This is about right. Head out between the two groups of small
islands just N of W of the point at the end of the bay from the landing. There
are three portages around the gorge between Lacs Albanel and Mistassini.
The first is a 150-yard portage on the left bank. It is found at the
end of a long sweeping bend, 20 yards above the rapids. The landing is
small so we sent canoes down in pairs as the landing is in swift current
and it was the first portage at the beginning of the first day. This
rapids could be run without much difficulty. It is a short,
straight, steep shot with good-sized waves (although nothing compared to
the river below). We were usually still hazy from the bus and
hadn’t had time to get familiar with the kids. Furthermore the
gorge itself begins just a couple hundred yards below so an upset would
have been catastrophic for the gear. This portage puts out in a deep bay above the gorge itself. We camped across the bay from the portage at the lip of the gorge. The campsite itself is on the bay side in a (now old) burn. We found just enough room for the tents. The site was reached by 9:15 A.M. In 1992 and 1993 we saw “wildlife” here: a woodchuck and a mink. Day
2 The
second portage of the summer is 700 yards long. It begins SW of the
campsite on the same side of the bay and crosses the burn to a small pond.
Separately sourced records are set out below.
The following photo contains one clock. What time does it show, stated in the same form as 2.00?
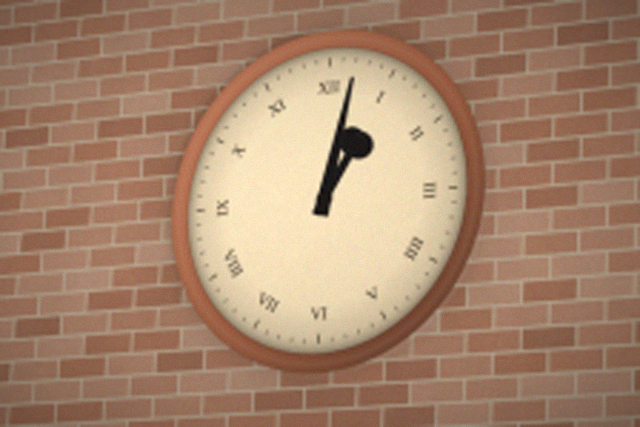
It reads 1.02
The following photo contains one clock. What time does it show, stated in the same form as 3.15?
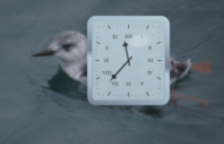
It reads 11.37
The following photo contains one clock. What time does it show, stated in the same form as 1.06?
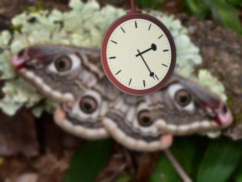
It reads 2.26
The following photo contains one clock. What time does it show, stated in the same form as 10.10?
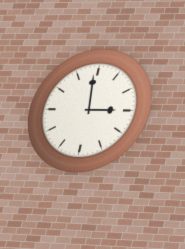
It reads 2.59
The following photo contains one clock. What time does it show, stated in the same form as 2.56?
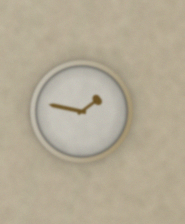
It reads 1.47
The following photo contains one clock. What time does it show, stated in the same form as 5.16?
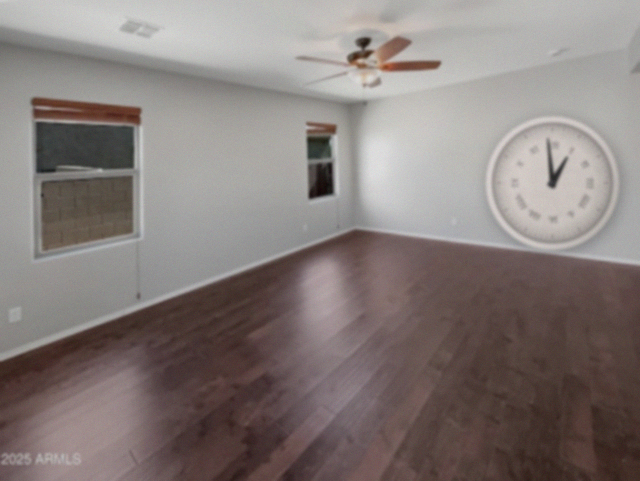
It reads 12.59
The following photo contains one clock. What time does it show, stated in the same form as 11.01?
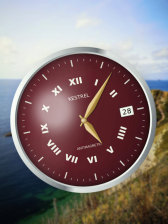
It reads 5.07
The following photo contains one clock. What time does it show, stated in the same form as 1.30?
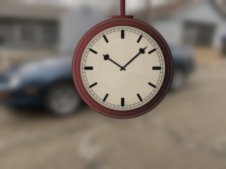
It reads 10.08
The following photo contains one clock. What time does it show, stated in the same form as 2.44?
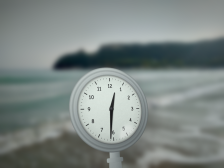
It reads 12.31
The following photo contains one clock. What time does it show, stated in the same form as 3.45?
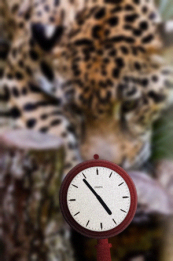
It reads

Paddle to the next pond to the N and then wind your way up the creek N out
of the second pond. The
next portage begins where the creek dries up. It walks about 1000
yards to Lac Mistassini. Beware the corduroy and the steep hill at
the end if it is a soggy day. There is a campsite at the end of the
portage. It is grassy, and was well littered with winter detritus
all three years, but there is ample room to wait out a wind if necessary. We
found “Carp’s Snowy Point” campsite tucked away at the end of the
long point separating the portage bay from the east body of the lake. The
site is in the shelter of the point on its eastern shore. There are
three small clearings. The old fireplace was found in the center one
under an old windfall. We put our kitchen in the southern clearing
with the staff tent. The northern clearing was fairly well
overgrown. The campsite was true to the 1974 Sakami River notes in
the Keewaydin Map Room. We were windbound here a day and a half in 1992 and firebound here for two days in 1993. Danny Carpenter and Heb Evans (both long-time trip leaders at Keewaydin) were “snowbound” here in flurries and a chill in late June of 1972. Deep in the bay is a fishing outfitter run by the local Cree called Camp Vieux Poste. The managers proved very helpful in 1993, providing us both with information about the fires on the Wabissinane and a ride down the lake so we could phone in our itinerary changes to the base camp in Temagami. (I am sure Dan Sr. heard the radio call first from their island and headed over to Keewaydin “for a potato or two” and to tell Danny).